Specify the following parameters:

n (int) - Defines the number of engines to launch.
cpu (float) - Defines the number of CPU cores to allocate to the engine.
memory (float) - Defines the number of gigabytes of memory to allocate to the engine.
nvidia_gpu (int, optional) - Defines the number of GPUs to allocate to the engine.
kernel (str, optional) - Defines the kernel. The kernel can be R, Python2, Python3, or Scala. This parameter is only available for projects that use legacy engines.
script (str, optional) - Defines the name of a Python source file the worker runs as soon as it starts up.
code (str, optional) - Defines the Python code the engine runs as soon as it starts up. If a script is specified, the code will be ignored.
env (dict, optional) - Defines the environment variables to set in the engine.

Examples:

Launching workers using Python

import cml.workers_v1 as workers
              launched_workers = workers.launch_workers(n=2, cpu=0.2, memory=0.5, code="print('Hello from a Cloudera AI Worker')")

Launching workers using R

library('cml')
              launched_workers <- launch.workers(n=2, cpu=0.2, memory=0.5, env="", code="print('Hello from a Cloudera AI Worker')")

Listing workers

Listing workers returns all information on all the workers in the cluster.

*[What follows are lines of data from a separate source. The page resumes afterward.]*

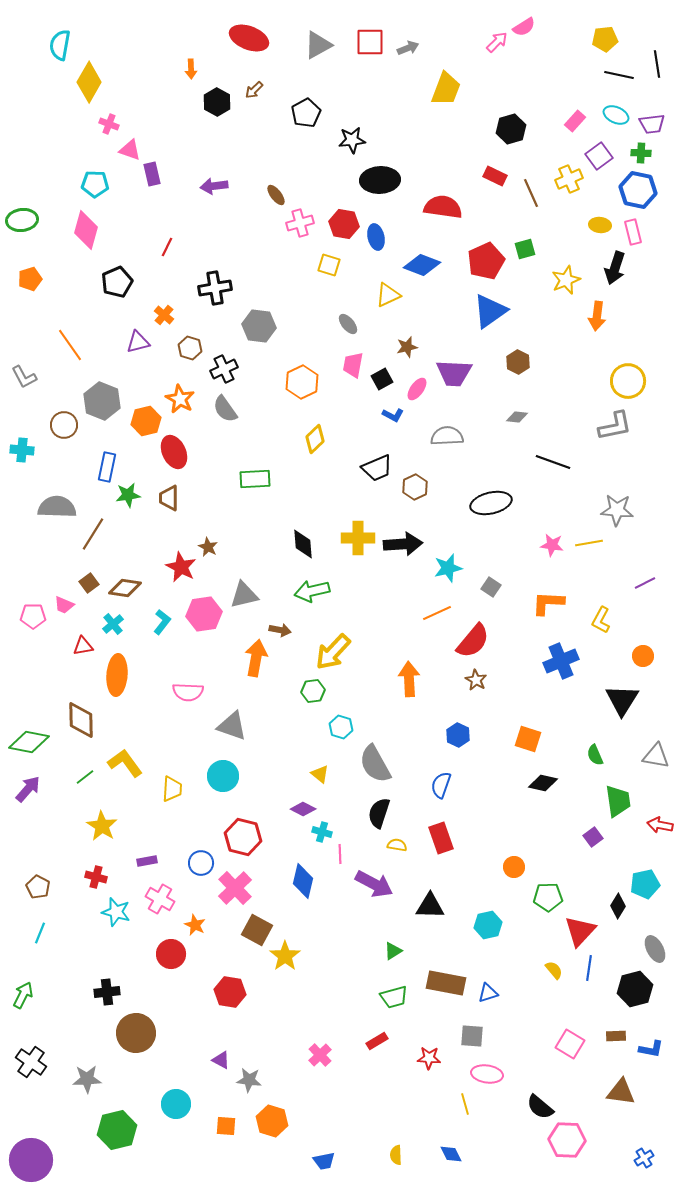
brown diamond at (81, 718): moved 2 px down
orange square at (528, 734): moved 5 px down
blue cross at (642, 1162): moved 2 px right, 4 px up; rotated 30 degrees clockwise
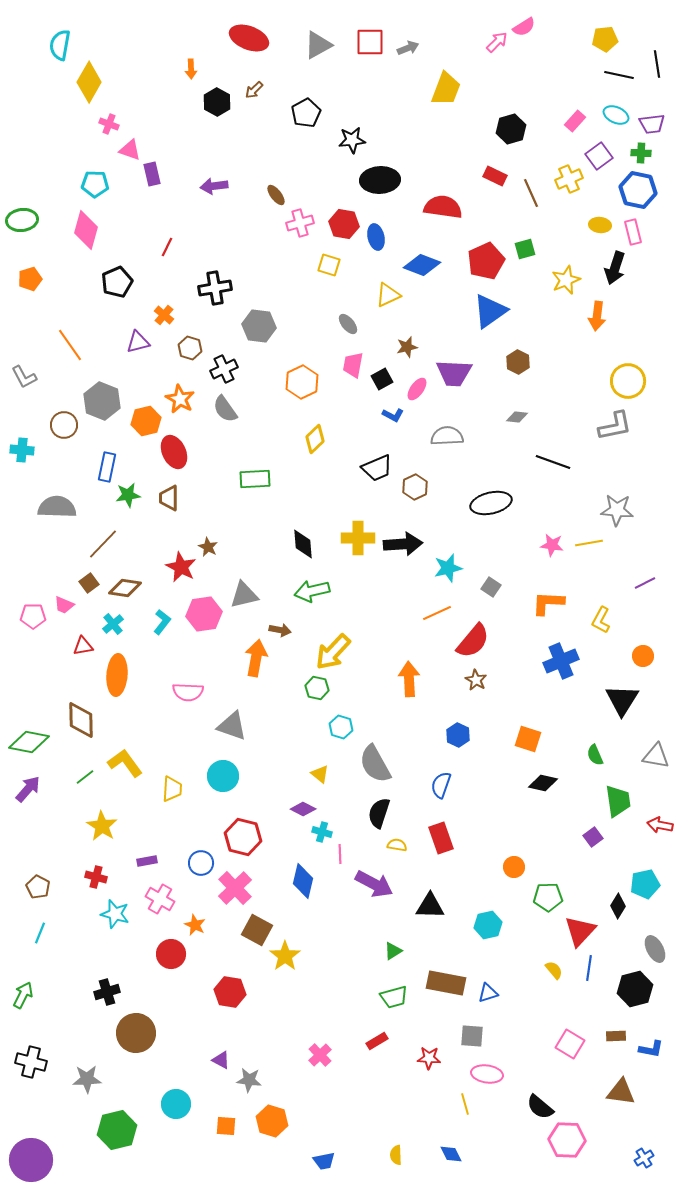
brown line at (93, 534): moved 10 px right, 10 px down; rotated 12 degrees clockwise
green hexagon at (313, 691): moved 4 px right, 3 px up; rotated 20 degrees clockwise
cyan star at (116, 912): moved 1 px left, 2 px down
black cross at (107, 992): rotated 10 degrees counterclockwise
black cross at (31, 1062): rotated 20 degrees counterclockwise
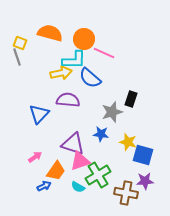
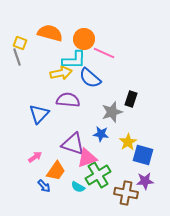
yellow star: rotated 24 degrees clockwise
pink triangle: moved 7 px right, 3 px up
blue arrow: rotated 72 degrees clockwise
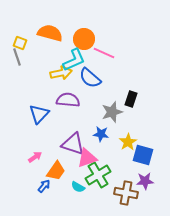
cyan L-shape: rotated 25 degrees counterclockwise
blue arrow: rotated 96 degrees counterclockwise
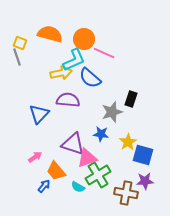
orange semicircle: moved 1 px down
orange trapezoid: rotated 105 degrees clockwise
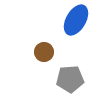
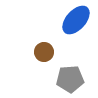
blue ellipse: rotated 12 degrees clockwise
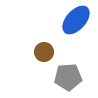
gray pentagon: moved 2 px left, 2 px up
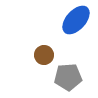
brown circle: moved 3 px down
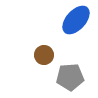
gray pentagon: moved 2 px right
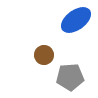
blue ellipse: rotated 12 degrees clockwise
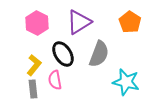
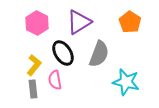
black ellipse: moved 1 px up
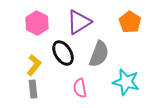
pink semicircle: moved 25 px right, 8 px down
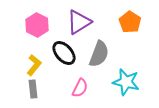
pink hexagon: moved 2 px down
black ellipse: moved 1 px right; rotated 10 degrees counterclockwise
pink semicircle: rotated 144 degrees counterclockwise
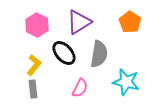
gray semicircle: rotated 12 degrees counterclockwise
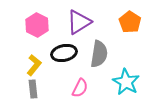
black ellipse: rotated 60 degrees counterclockwise
cyan star: rotated 16 degrees clockwise
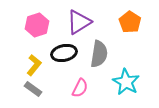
pink hexagon: rotated 15 degrees clockwise
gray rectangle: rotated 48 degrees counterclockwise
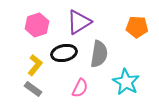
orange pentagon: moved 7 px right, 5 px down; rotated 30 degrees counterclockwise
yellow L-shape: moved 1 px right
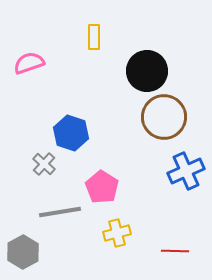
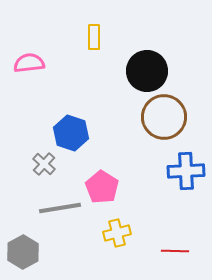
pink semicircle: rotated 12 degrees clockwise
blue cross: rotated 21 degrees clockwise
gray line: moved 4 px up
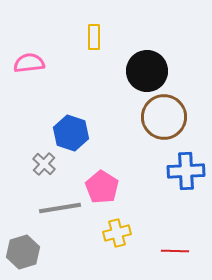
gray hexagon: rotated 12 degrees clockwise
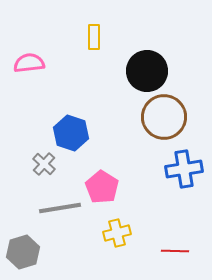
blue cross: moved 2 px left, 2 px up; rotated 6 degrees counterclockwise
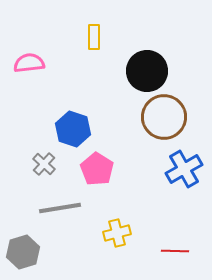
blue hexagon: moved 2 px right, 4 px up
blue cross: rotated 21 degrees counterclockwise
pink pentagon: moved 5 px left, 18 px up
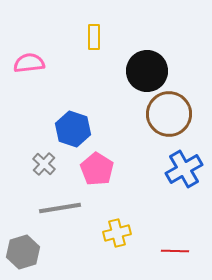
brown circle: moved 5 px right, 3 px up
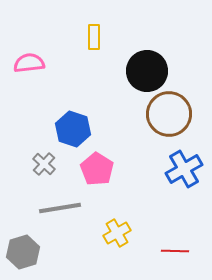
yellow cross: rotated 16 degrees counterclockwise
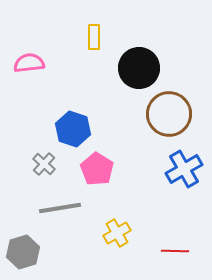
black circle: moved 8 px left, 3 px up
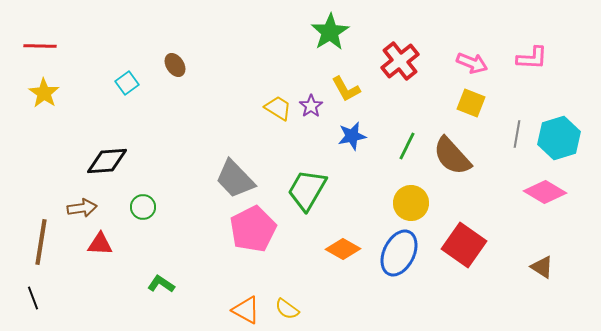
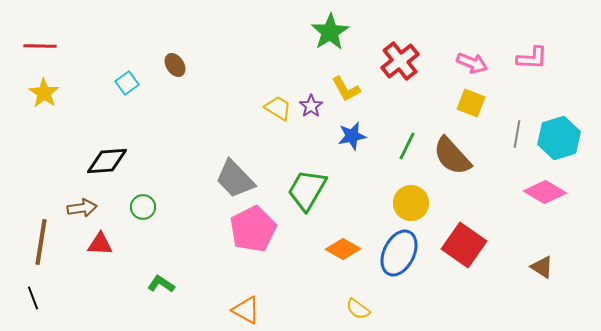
yellow semicircle: moved 71 px right
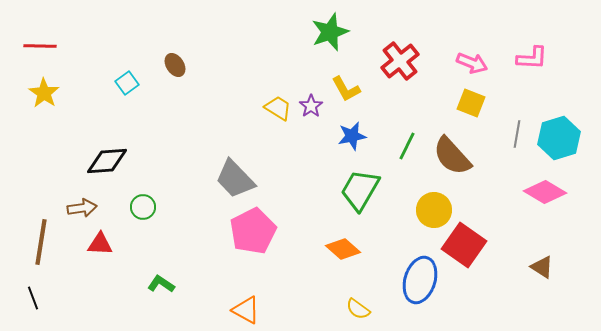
green star: rotated 12 degrees clockwise
green trapezoid: moved 53 px right
yellow circle: moved 23 px right, 7 px down
pink pentagon: moved 2 px down
orange diamond: rotated 12 degrees clockwise
blue ellipse: moved 21 px right, 27 px down; rotated 9 degrees counterclockwise
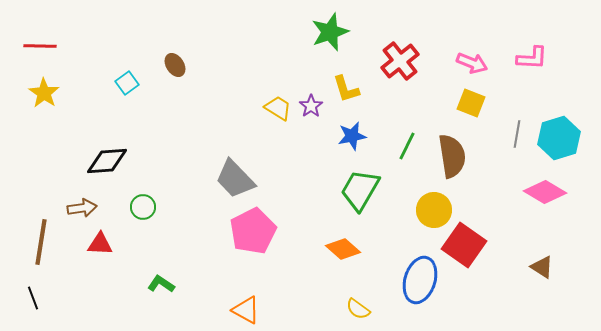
yellow L-shape: rotated 12 degrees clockwise
brown semicircle: rotated 147 degrees counterclockwise
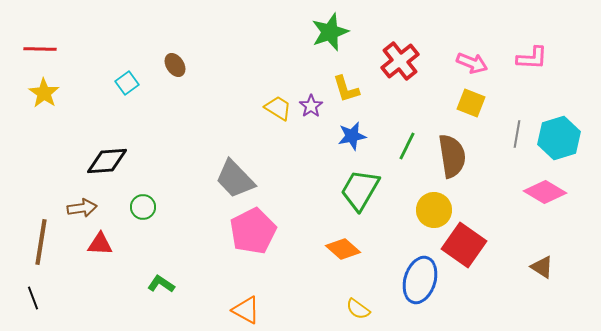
red line: moved 3 px down
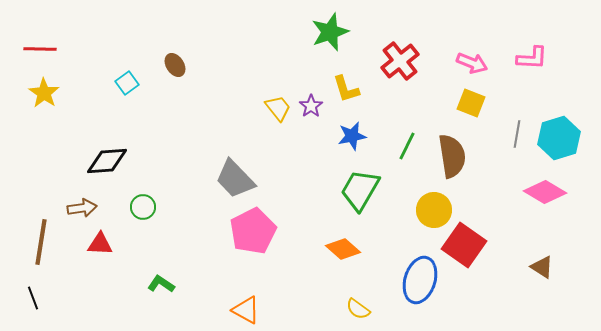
yellow trapezoid: rotated 20 degrees clockwise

Use the following script for listing workers:

list_workers()

Stopping workers

You can stop specific worker engines.

Use the following script for stopping workers:

stop_workers(*worker_id)

Specify the following parameters:

worker_id (int, optional) - Defines the ID numbers of the worker engines that must be stopped. If an ID is not provided, all the worker engines on the cluster will be stopped.